▶ **Dataset entries**:

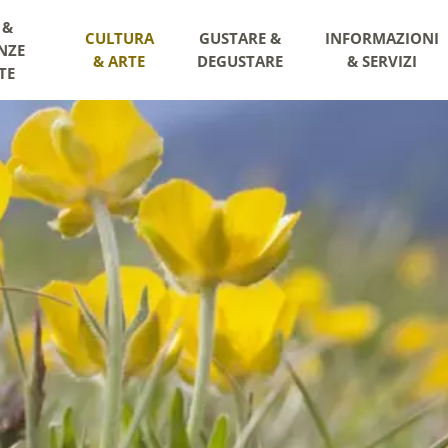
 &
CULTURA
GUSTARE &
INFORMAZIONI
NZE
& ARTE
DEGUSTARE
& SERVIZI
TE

▶ **Exercise aim**: Retype the records above exactly, and keep any picture out of what you write.

▶ **Exercise answer**:
 &
CULTURA
GUSTARE &
INFORMAZIONI
NZE
& ARTE
DEGUSTARE
& SERVIZI
TE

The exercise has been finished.